Study questions ▸
**A.** In the passage on Australia's freshwater biodiversity, rewrite the part from "Australia is a" to "000 in 2004.", replacing "wetlands" with "marshes".
**B.** Do these statements agree with the passage on Australia's freshwater biodiversity? For each, answer yes or no and quote the words that decide it. (i) Australia has about 1000 species of freshwater fish. (ii) 64 of Australia's nationally important wetlands are also listed as internationally significant. (iii) In 2008, 20 of the 23 rivers in the Murray-Darling Basin were rated in poor or very poor ecological condition.
**C.** How would you extend the passage on Australia's freshwater biodiversity from the point where it stops?

Page text ▸
- - - - -

Australia is a dry continent and so that has repercussions for our biodiversity. For example, there are only about 300 species of freshwater fish on the Australian continent, which is the lowest of any continent of a similar size—the US has about 1000 species. But we have a wealth of aquatic ecosystems in this country that support more than just fish and a large number of species that are found nowhere else.
There are over 900 wetlands in Australia listed as being of national importance and 64 of those are also listed as being of international significance. As recently as the 1980s, our wetlands supported over one million waterbirds. Unfortunately with a decline in the state of our wetlands—about half of Australia’s wetlands have been lost to other uses—the average annual waterbird numbers had dropped to about 200 000 in 2004.
Across the 40% of Australia that is most intensively used, over 85% of the rivers have been degraded by human activity to some extent. In the Murray-Darling Basin, the most heavily affected area, 20 of its 23 rivers were rated in 2008 to be in poor or very poor ecological condition and more than half of its native fish considered threatened or rare.
So what does CSIRO know anyway? We’re doing a bit of work in the water space; check out our Water Book and a couple of our projects below:
Murray-Darling Basin Multiple Benefits Project
CSIRO was commissioned by the Murray-Darling Basin Authority (MDBA) in 2011 to lead a study of the environmental benefits to Australia that may arise from implementing MDBA’s Proposed Basin Plan and, where possible, to place a monetary value on these benefits.
The research showed implementation of the plan could bring significant benefits for the basin’s biodiversity. The increased water likely to be delivered under the proposed plan could benefit red gum forests and other vegetation communities on the lower floodplains, and fish such as Macquarie perch, golden perch and silver perch, and could also provide more minor breeding events for water birds, which should help sustain populations.

- - - - -

The data ▸
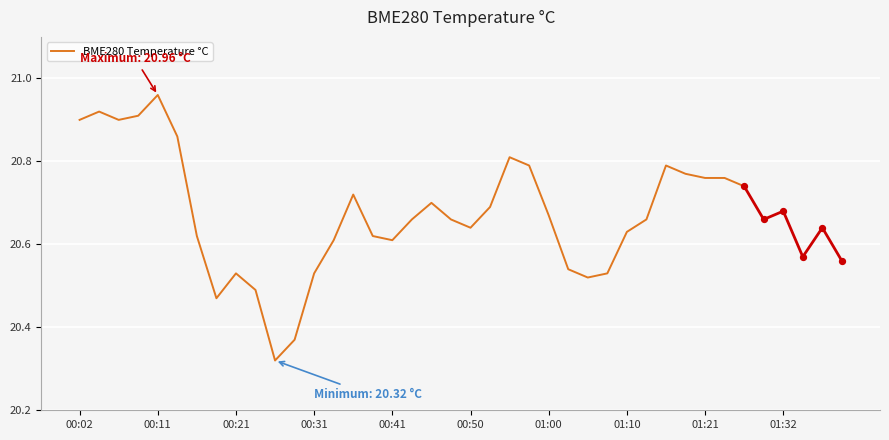

What is the ratio of the value at 00:21 to the value at 01:21?

1.0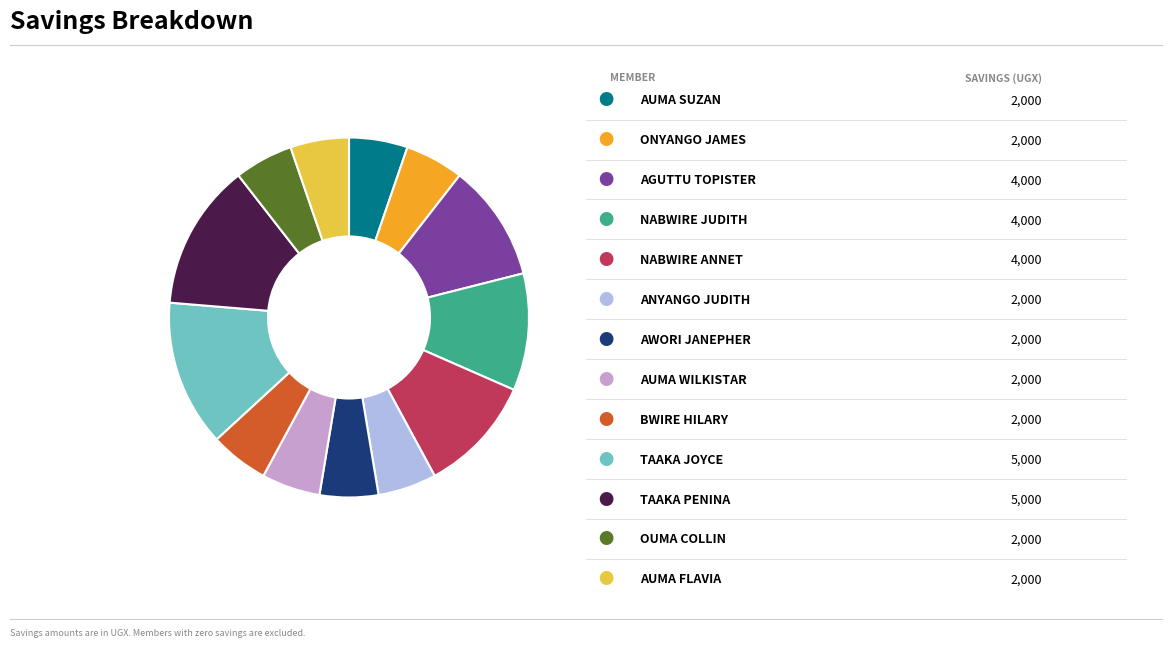

Count the number of slices in the pie.

13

- - - - -

Exercise responses ▸
**A.**
Australia is a dry continent and so that has repercussions for our biodiversity. For example, there are only about 300 species of freshwater fish on the Australian continent, which is the lowest of any continent of a similar size—the US has about 1000 species. But we have a wealth of aquatic ecosystems in this country that support more than just fish and a large number of species that are found nowhere else.
There are over 900 marshes in Australia listed as being of national importance and 64 of those are also listed as being of international significance. As recently as the 1980s, our marshes supported over one million waterbirds. Unfortunately with a decline in the state of our marshes—about half of Australia’s marshes have been lost to other uses—the average annual waterbird numbers had dropped to about 200 000 in 2004.

**B.**
(i) No: "there are only about 300 species of freshwater fish on the Australian continent"
(ii) Yes: "64 of those are also listed as being of international significance"
(iii) Yes: "20 of its 23 rivers were rated in 2008 to be in poor or very poor ecological condition"

**C.**
Healthier river environments would also benefit people living in the basin, through the social values they provide and their spiritual significance to Indigenous communities, and could deliver economic benefits, such as reduced water-treatment costs.
Drawing upon Indigenous water knowledge
In the first study of its kind in Australia, CSIRO, as part of the Tropical Rivers and Coastal Knowledge program, worked closely with Indigenous communities in the Northern Territory and Western Australia to understand their values and record their knowledge of freshwater ecosystems. Indigenous knowledge can tell us much about the ecology of Australia and yet historically this is an area that has been poorly documented.
To address this issue and capture important knowledge, the project drew on the knowledge of six language groups over four years to develop a series of calendars representing Aboriginal seasonal knowledge. The language groups are: the Gooniyandi and Walmajarri from the Fitzroy River area in the Kimberley region of Western Australia, the Ngan’gi, MalakMalak and Wagiman from the Daly River region in the Northern Territory, and the Gulumoerrgin/Larrakia from the Darwin region.